If you speak to any South African sustainable energy expert, it is guaranteed that a vast amount of them will advise that the disadvantages outweigh the advantages when it comes to utilising wind turbines in a suburban area. This is owing to the fact that in heavily populated residential areas, wind turbines are not able to function at their optimum efficiency level and you might find that the energy the wind turbine produces is erratic which makes things inconvenient. A positive alternative to using a wind turbine to generate energy for your home is the use of solar energy products. By changing your regular home products to solar power products you will:
• Save money: after the initial set up cost of installing solar powered products in your home, the energy provided is free. Typical payback period for investing in solar power in SA is about 7-10 years, after which you can expect free electricity for an additional 20-30 years.
• Reduce your carbon footprint: solar powered products are safe and environmentally friendly – therefore reducing your carbon emissions and contributing to preserving the environment.
Using a wind turbine in an area where there are no surrounding houses or buildings will let the turbine work at its prime capacity but as many of us live in residential areas where our homes are closely situated next to each other, solar powered products will ultimately provide you with more regular solar energy than a wind turbine.
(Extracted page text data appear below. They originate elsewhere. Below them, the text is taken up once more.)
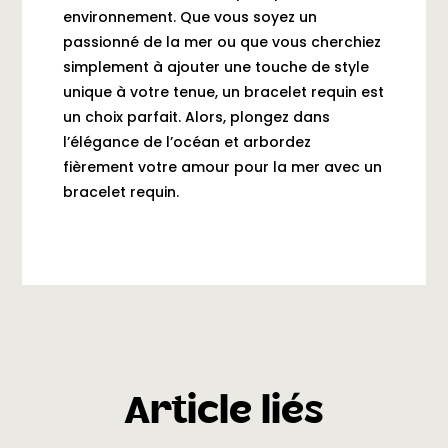
environnement. Que vous soyez un
passionné de la mer ou que vous cherchiez
simplement à ajouter une touche de style
unique à votre tenue, un bracelet requin est
un choix parfait. Alors, plongez dans
l’élégance de l’océan et arbordez
fièrement votre amour pour la mer avec un
bracelet requin.
Article liés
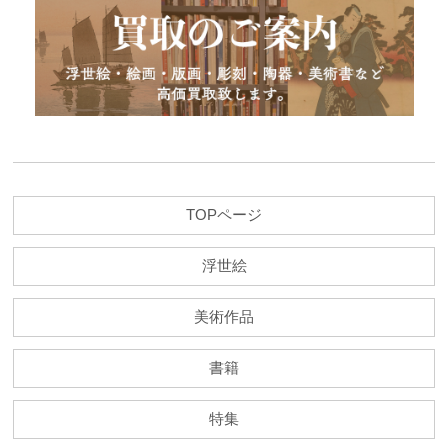
TOPページ
浮世絵
美術作品
書籍
特集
Domestic wind turbines in conjunction with solar panels & solar geysers can provide a high proportion of household domes tic power requirements. High-draw appliances such as electric stoves and fridges usually need supplemental electricity although advances in energy efficiency are being made. At the other end of the scale, massive industrial wind turbines can generate substantial amounts of electricity- when there’s wind. ‘Windmills’ are a common sight in many areas of South Africa such as the Karoo. Technically they are not windmills but wind turbines that pump borehole water. Remote bushveld farms in Limpopo and Mpumalanga used to rely heavily on windmills for water provision to livestock and game. Unfortunately, many windmills have been replaced by diesel and electrical pumps (the transition took place when fuel and electricity were very inexpensive). One disadvantage of windmills is that if wind speeds are low, no water will be pumped. This can be overcome by the construction of a water reservoir that will store water on windy days for periods when there is no wind. There are still functioning windmills in the Kruger National Park; some may consider them visual pollution but their environmental benefits probably outweigh this. Artificial water provision to wild animals in large conservation areas is controversial but that’s a topic for another time!